» Document section
⟨

I was recently at a women’s writing group where we watched a performance by Lizzo, a voluptuous, female pop-star, expressing an uninhibited freedom to the masses with her sexy, voluptuous body. She strikingly exuded self-confidence, unabashedly allowing her whole being to shine while she sang and danced on the stage. From her example, I felt a sense of permission to break free from my own limited body images formed early in childhood and the narrow images of beauty often displayed on TV, the front covers of magazines, and the modeling my mother demonstrated. I was taught early in life that thin was the goal and that it was going to be a struggle to reach that goal. Lizzo’s ability to comfortably inhabit her female form spoke to the capacity we each have within us to accept our unique body and genius–to let go of the chains of cultural conditioning, to stop comparing ourselves to other people’s bodies, and to claim our inherent “Bud” of beauty.

⟩

» Recorded information
⟨

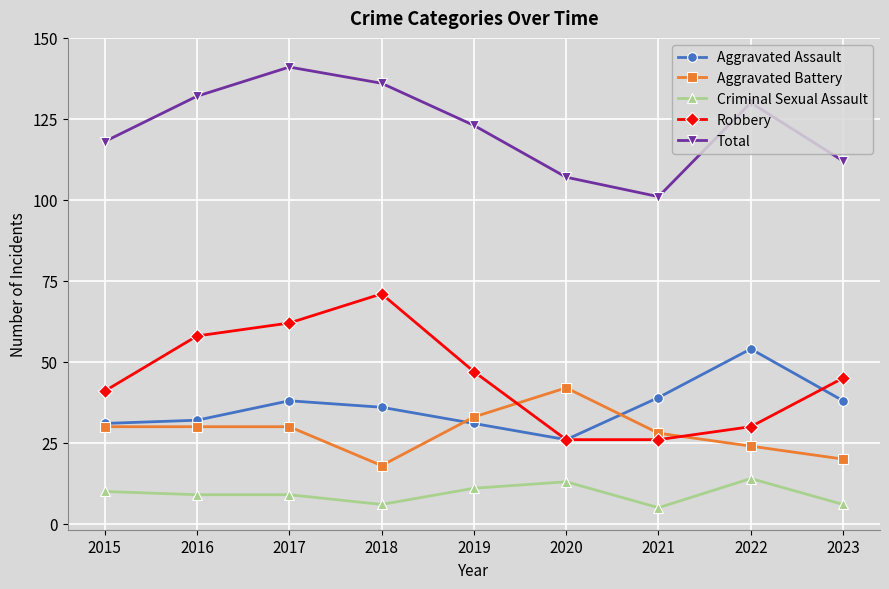

At which category is the sum across all series the highest?

2017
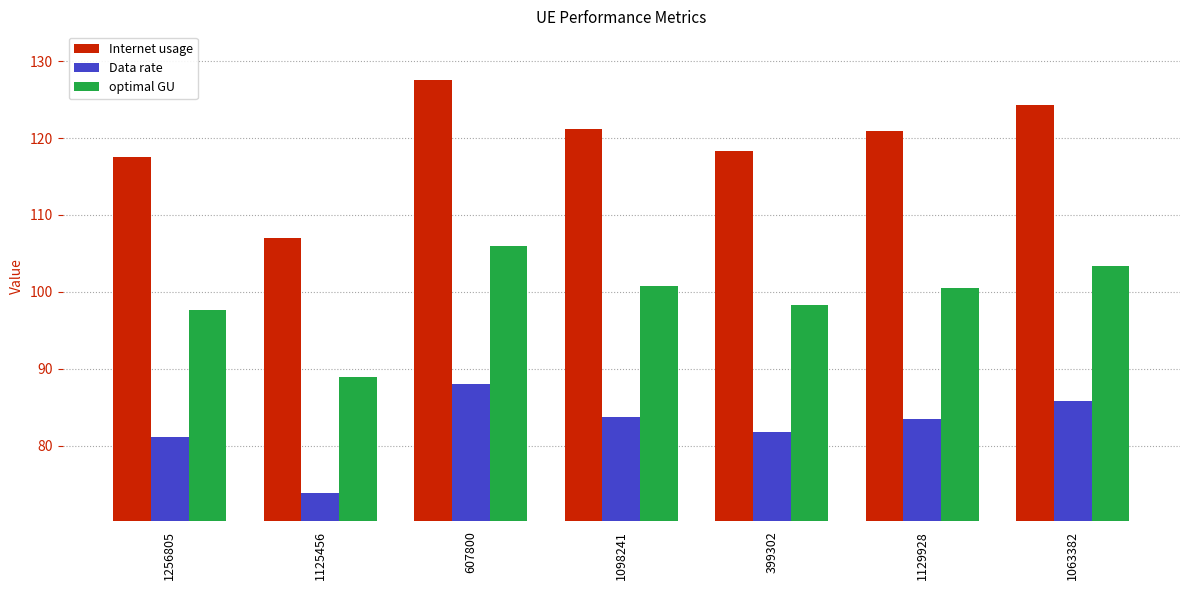

What value does the optimal GU series have at 399302?

98.3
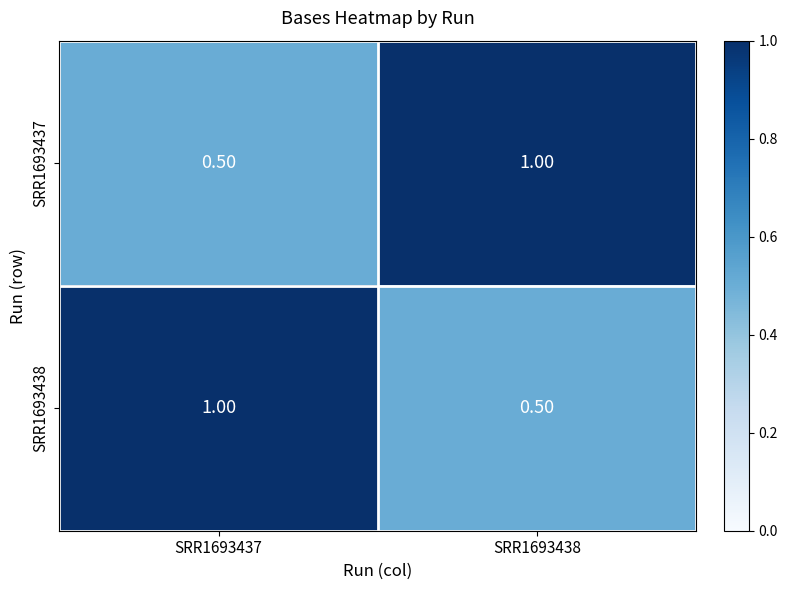

What is the total value across all series at SRR1693438?

1.5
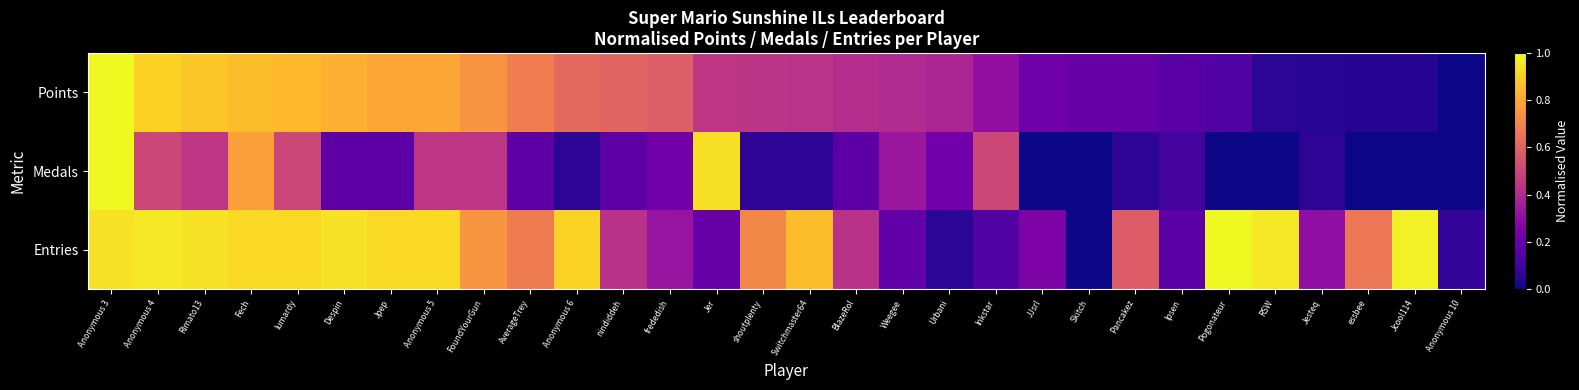

Reading left to right, list all the values displayed in this chart.

Points: Anonymous 3=1.0	Anonymous 4=0.9	Rimato13=0.9	Fech=0.9	lumardy=0.8	Despin=0.8	Jpep=0.8	Anonymous 5=0.8	FoundYourGun=0.7	AverageTrey=0.7	Anonymous 6=0.6	nindiddeh=0.6	frededish=0.6	Jer=0.4	shoutplenty=0.4	Switchmaster64=0.4	BlazeRol=0.4	Weegee=0.4	Urbani=0.4	Inkstar=0.3	JJsrl=0.2	Skitch=0.2	Pancakez=0.2	Ipsen=0.2	Pogonateur=0.1	RSW=0.1	Jesteq=0.0	essbee=0.0	Jcool114=0.0	Anonymous 10=0.0
Medals: Anonymous 3=1.0	Anonymous 4=0.5	Rimato13=0.4	Fech=0.8	lumardy=0.5	Despin=0.2	Jpep=0.2	Anonymous 5=0.4	FoundYourGun=0.4	AverageTrey=0.2	Anonymous 6=0.1	nindiddeh=0.2	frededish=0.2	Jer=0.9	shoutplenty=0.1	Switchmaster64=0.1	BlazeRol=0.2	Weegee=0.3	Urbani=0.2	Inkstar=0.5	JJsrl=0.0	Skitch=0.0	Pancakez=0.1	Ipsen=0.1	Pogonateur=0.0	RSW=0.0	Jesteq=0.1	essbee=0.0	Jcool114=0.0	Anonymous 10=0.0
Entries: Anonymous 3=0.9	Anonymous 4=1.0	Rimato13=0.9	Fech=0.9	lumardy=0.9	Despin=0.9	Jpep=0.9	Anonymous 5=0.9	FoundYourGun=0.8	AverageTrey=0.7	Anonymous 6=0.9	nindiddeh=0.4	frededish=0.3	Jer=0.2	shoutplenty=0.7	Switchmaster64=0.9	BlazeRol=0.4	Weegee=0.2	Urbani=0.1	Inkstar=0.1	JJsrl=0.2	Skitch=0.0	Pancakez=0.6	Ipsen=0.2	Pogonateur=1.0	RSW=1.0	Jesteq=0.3	essbee=0.7	Jcool114=1.0	Anonymous 10=0.1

⟩

» Instruction
Write what comes next in the personal piece above about body image and Lizzo's performance, starting right after its final sentence.

» Answer to the exercise
What is a Bud? 

One definition, is a form put forth in a small growth that develops into a flower, leaf, or branch.

Saint Francis’s wise words on a Bud:

“The Bud stands for all things, even for those things that don’t flower, for everything flowers from within, of self-blessings; though sometimes it is necessary to reteach a thing its loveliness, to put a hand on the brow of the flower and retell it in words and in touch that it is lovely until it flowers again from within, of self blessing.  As Saint Francis put his hand on the creased forehead of the sow, and told her in words and in touch blessings of earth on the sow, and the sow began remembering all down her thick length, from the earthen snout all the way through the fodder and slopes to the spiritual curl of her tail . . . the long, perfect loveliness of sow.”

How does this relate to your health?  In every way. 

The Bud cannot be, if we do not put ourselves beyond the limiting images and beliefs of our childhood, culture, and self.  If you have forgotten how lovely you are, let someone remind you.  You deserve to feel good!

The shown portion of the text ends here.